BOSTON — Civil rights groups are concerned about transparency as the Boston Police Department’s test of body-worn cameras reaches its halfway mark this week.
A study intended to assess the six-month pilot, launched Sept. 12, is not yet underway, researchers told The Associated Press. And law enforcement officials haven’t provided updates three months in, activists say.
Segun Idowu, co-founder of a local group that had pushed for the cameras, said his organization’s request for more detailed information about the pilot has gone unanswered.
So, too, has a request by the AP, which sought copies of complaints, investigations, audits, budgets and other documents – as well as any relevant body camera video – starting over a month ago.
“If this is how they are running the pilot, then God help us when this moves to a full program,” Idowu said. “It lacks both accountability and transparency.”
Police spokesman Michael McCarthy said that the pilot program equipping 100 of the department’s over 2,000 officers is “progressing as planned” but that the department wasn’t in a position to provide more detailed information, likely until after an independent study has been completed next spring.
STUDY LACKS FUNDING
“I can share that officer compliance with the program is at or near 100 percent and the BPD has collected over 1,000 hours of video,” he wrote by email last month.
Jack McDevitt, director of Northeastern University’s Institute on Race and Justice, which has signed on to conduct the study, said his team hasn’t started work simply because they have not secured financing.
The study isn’t being paid for by the university or the city, which has budgeted about $500,000 for the body camera pilot effort, he said. So researchers are seeking a grant through the Laura and John Arnold Foundation.
Michael Curry, outgoing president of the Boston chapter of the NAACP, said the city should have found other ways to pay for the study, which police said was a critical piece as they weigh a department-wide rollout of the cameras.
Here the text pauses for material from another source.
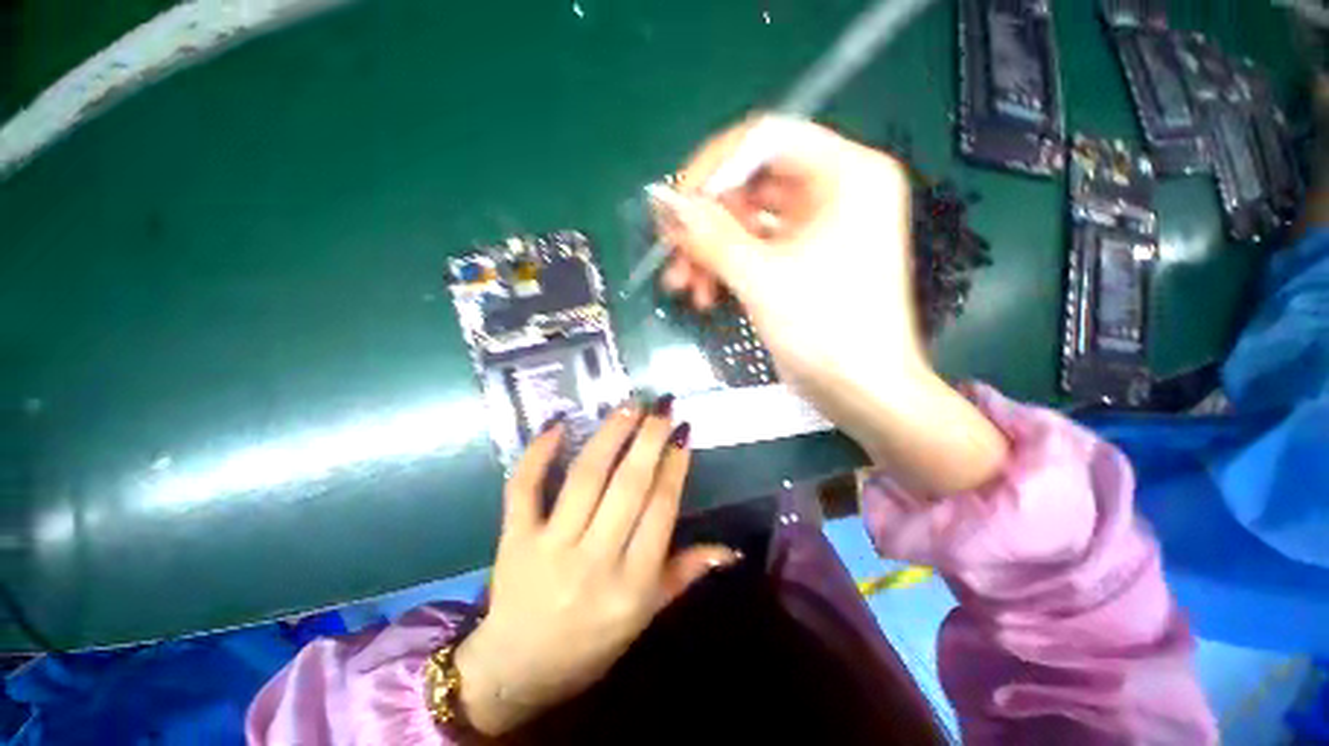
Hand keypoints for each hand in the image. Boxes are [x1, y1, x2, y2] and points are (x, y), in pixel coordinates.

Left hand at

“The clear sign when someone is not committed to doing something is when they come up with too many excuses,” he said.
If and when Northeastern receives funding, McDevitt said, the plan is to review citizen complaints and department data on officer activity and workload. Researchers will also compare the costs for the two types of cameras being tested and host focus groups with officers and community organizations.
Most large and midsize cities with some form of a body camera program haven’t been forthcoming once their programs are underway, said Harlan Yu, a principal at Upturn, a consulting firm working with civil rights groups to study police body camera programs.
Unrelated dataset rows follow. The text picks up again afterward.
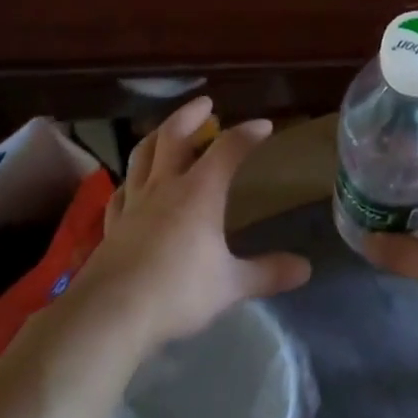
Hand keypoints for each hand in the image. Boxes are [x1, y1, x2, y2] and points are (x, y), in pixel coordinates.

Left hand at [71, 97, 311, 349]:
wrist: (111, 314)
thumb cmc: (178, 292)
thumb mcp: (231, 285)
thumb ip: (267, 273)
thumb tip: (306, 269)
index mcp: (199, 192)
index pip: (228, 149)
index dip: (247, 134)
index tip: (264, 126)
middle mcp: (164, 187)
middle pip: (174, 137)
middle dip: (191, 115)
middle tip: (205, 103)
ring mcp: (133, 204)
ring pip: (142, 156)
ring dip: (157, 136)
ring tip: (166, 130)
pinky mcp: (111, 226)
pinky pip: (120, 192)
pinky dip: (130, 180)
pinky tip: (132, 184)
One exception is Washington, D.C., where the law requires police to release a report twice a year about body camera usage, he said.
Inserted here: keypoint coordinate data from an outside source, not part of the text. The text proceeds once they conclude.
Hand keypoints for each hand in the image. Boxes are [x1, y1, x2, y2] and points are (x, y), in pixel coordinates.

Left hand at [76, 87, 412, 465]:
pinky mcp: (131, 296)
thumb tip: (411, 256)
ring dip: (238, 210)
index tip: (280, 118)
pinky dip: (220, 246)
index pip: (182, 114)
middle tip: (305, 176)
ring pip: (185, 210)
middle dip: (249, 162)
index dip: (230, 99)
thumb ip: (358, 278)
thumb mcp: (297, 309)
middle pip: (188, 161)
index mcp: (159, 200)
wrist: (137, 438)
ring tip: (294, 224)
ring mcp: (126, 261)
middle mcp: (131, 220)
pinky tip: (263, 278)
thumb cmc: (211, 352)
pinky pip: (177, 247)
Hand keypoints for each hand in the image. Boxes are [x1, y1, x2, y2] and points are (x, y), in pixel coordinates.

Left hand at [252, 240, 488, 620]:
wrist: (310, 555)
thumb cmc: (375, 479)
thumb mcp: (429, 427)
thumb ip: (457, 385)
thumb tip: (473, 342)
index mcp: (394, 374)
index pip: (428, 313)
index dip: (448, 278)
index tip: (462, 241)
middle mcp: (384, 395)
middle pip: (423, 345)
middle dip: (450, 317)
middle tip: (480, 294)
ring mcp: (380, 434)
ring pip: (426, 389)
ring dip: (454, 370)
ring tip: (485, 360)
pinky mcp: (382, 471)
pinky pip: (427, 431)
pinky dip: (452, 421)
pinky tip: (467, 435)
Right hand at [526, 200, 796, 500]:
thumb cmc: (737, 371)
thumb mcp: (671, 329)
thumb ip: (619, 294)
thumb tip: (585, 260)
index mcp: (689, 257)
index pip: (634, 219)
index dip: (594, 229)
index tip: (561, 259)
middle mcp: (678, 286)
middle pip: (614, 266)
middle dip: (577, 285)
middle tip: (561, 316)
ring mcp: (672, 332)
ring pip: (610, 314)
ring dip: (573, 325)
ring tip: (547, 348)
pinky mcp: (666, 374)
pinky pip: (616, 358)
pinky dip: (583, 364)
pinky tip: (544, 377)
Boston community leaders say they’ve heard few complaints or problems so far from residents or officers. But the shooting by police of an emotionally disturbed man in October underscores the need for wider use of body cameras, they say.
DIVERGENT STORIES
None of the officers involved in that shooting, which prosecutors are reviewing, had been assigned a body camera.
Police maintain 31-year-old Terrence Coleman was shot after lunging at them and emergency medical technicians with a knife.
But Coleman’s mother, who had called for the assistance, says her son was unarmed when police burst through the door and shot him.
“There are such divergent versions of the incident,” said Darnell Williams, of the Urban League of Eastern Massachusetts. “We should not be in the position to have to choose between what a mother is saying and what police and EMTs are saying.”